Work is underway to extend that drug-release period. The shortest release the Rice team has engineered to date is 12 hours, and the longest is 36 days. “We want to have a library that [spans] every day for six months,” McHugh says. “That would be a dream.” He suspects they could even program a delay of a year or more with types of PLGA that degrade more slowly.
The team also plans to make the microparticles compatible with more drugs. The bevacizumab stayed active through its journey inside the capsules because the team crafted a specific recipe to stabilize it. But that took a lot of trial and error. So McHugh wants to find what chemicals or polymers might stabilize a broad swath of proteins, from immunotherapies to vaccines. “If we can find that, then we can just fill whatever we want inside and not spend a lot of time on the formulation that stabilizes it,” he says.

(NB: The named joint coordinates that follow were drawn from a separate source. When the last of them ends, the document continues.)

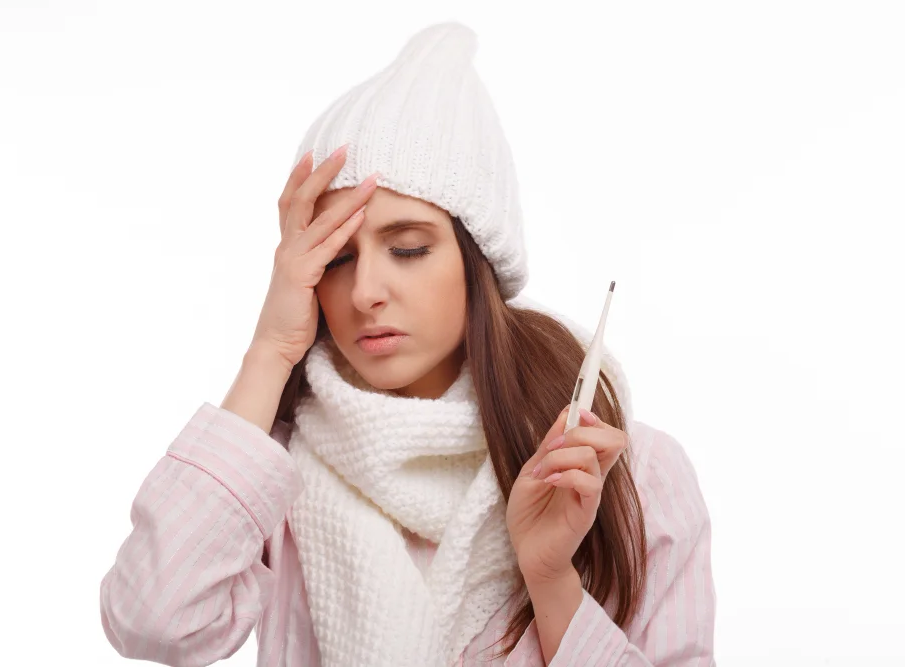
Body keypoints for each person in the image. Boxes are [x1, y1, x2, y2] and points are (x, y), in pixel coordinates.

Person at [99, 21, 716, 667]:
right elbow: (153, 623)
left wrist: (551, 578)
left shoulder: (626, 471)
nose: (365, 289)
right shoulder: (270, 471)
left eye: (408, 248)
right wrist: (270, 349)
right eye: (335, 257)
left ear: (479, 262)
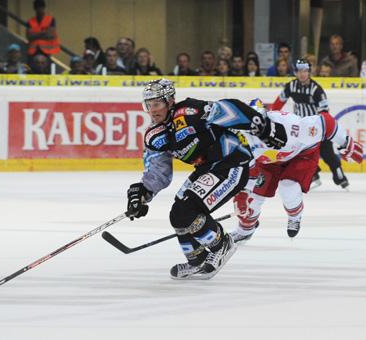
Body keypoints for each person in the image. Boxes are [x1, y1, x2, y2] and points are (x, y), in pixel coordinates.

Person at [125, 79, 288, 280]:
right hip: (208, 169)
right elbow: (158, 171)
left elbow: (229, 108)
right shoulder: (154, 135)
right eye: (148, 105)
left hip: (232, 161)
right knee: (177, 214)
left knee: (186, 211)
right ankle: (197, 260)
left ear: (170, 101)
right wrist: (143, 192)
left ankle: (222, 244)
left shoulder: (189, 112)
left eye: (157, 104)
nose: (153, 110)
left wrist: (264, 127)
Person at [230, 99, 363, 241]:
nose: (259, 129)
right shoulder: (243, 140)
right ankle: (244, 230)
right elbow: (250, 172)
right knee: (253, 199)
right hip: (269, 162)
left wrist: (346, 143)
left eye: (261, 123)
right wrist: (243, 194)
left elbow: (327, 123)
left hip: (301, 154)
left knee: (288, 188)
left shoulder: (293, 127)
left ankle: (295, 215)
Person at [271, 58, 350, 189]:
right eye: (299, 71)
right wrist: (272, 117)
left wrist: (322, 129)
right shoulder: (291, 86)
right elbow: (278, 103)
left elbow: (325, 112)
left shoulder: (316, 89)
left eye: (305, 71)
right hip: (300, 128)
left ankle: (340, 178)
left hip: (317, 126)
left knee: (327, 153)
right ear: (295, 72)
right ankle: (314, 176)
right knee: (297, 153)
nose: (302, 74)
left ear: (309, 72)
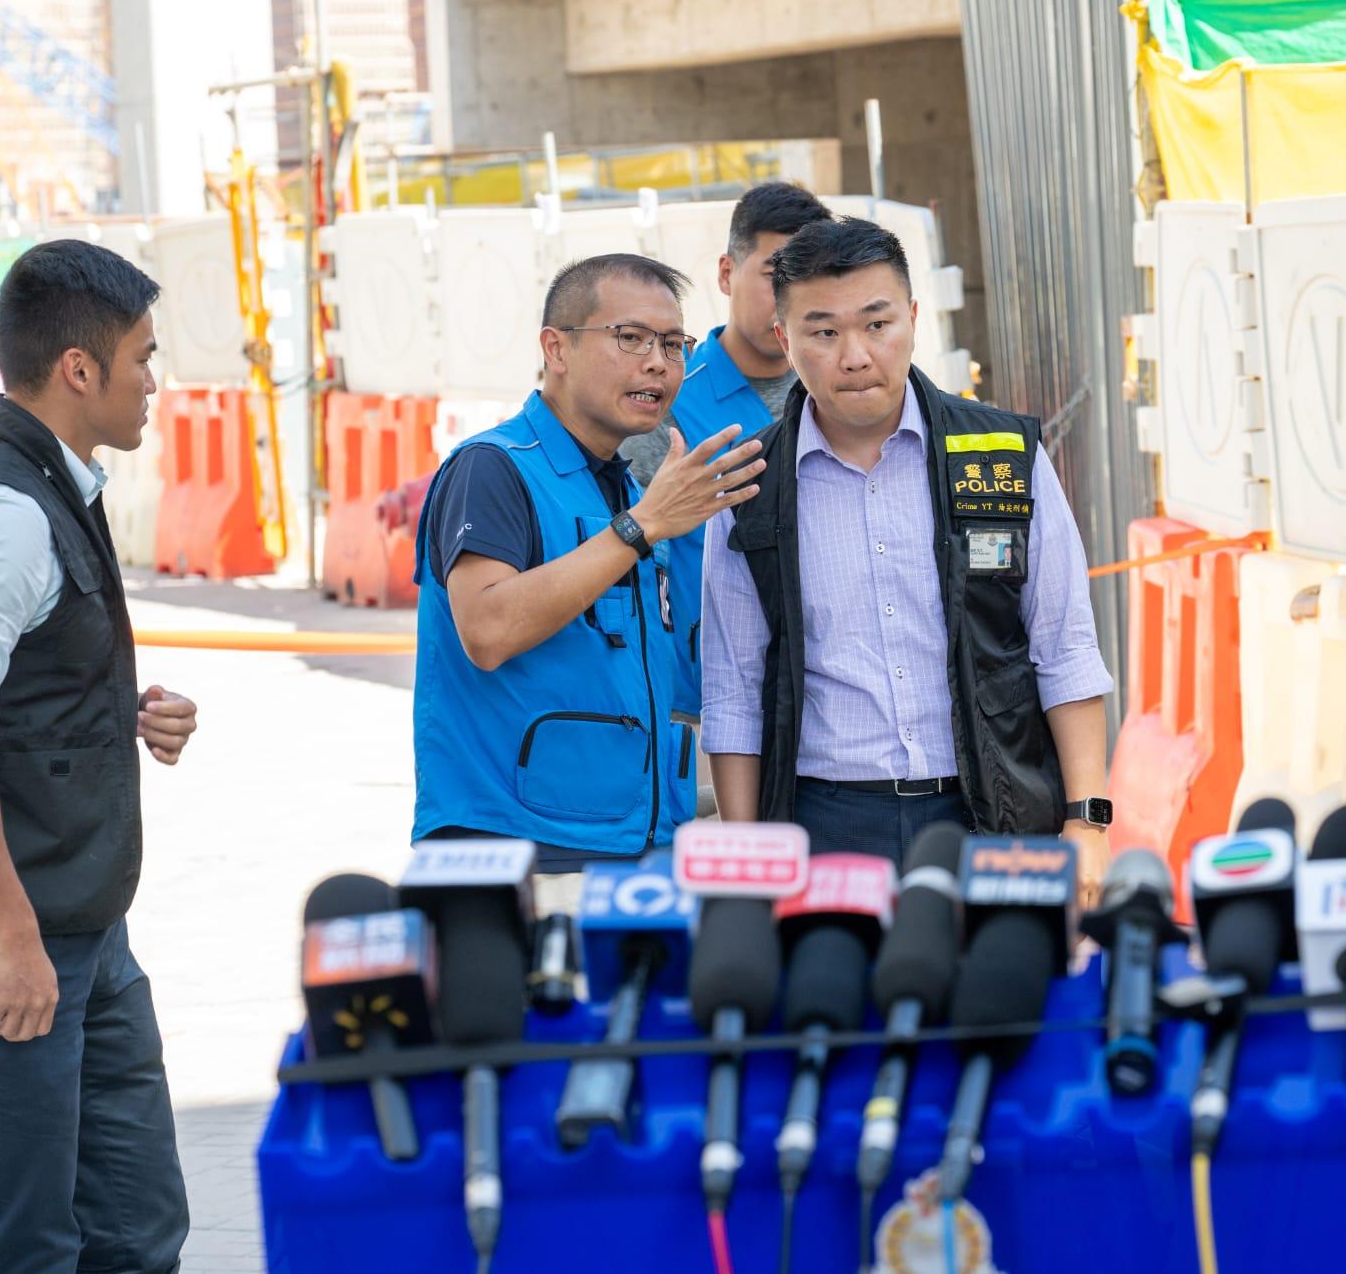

As they sort out the engineering details, they are still searching for other conditions that might benefit from a tool like this. “If all you’re getting is one injection into your arm every month and a half instead of one injection every month, that’s not a big difference,” McHugh says. A big difference, to him, would be using this technology to treat hard-to-reach tumors—by squeezing multiple doses into a single shot that reaches tissues like the brain, pancreas, or liver. He says it could also be used to help hard-to-reach patients by simplifying vaccine regimens for people in remote regions. “It’s all about what you are changing,” he says.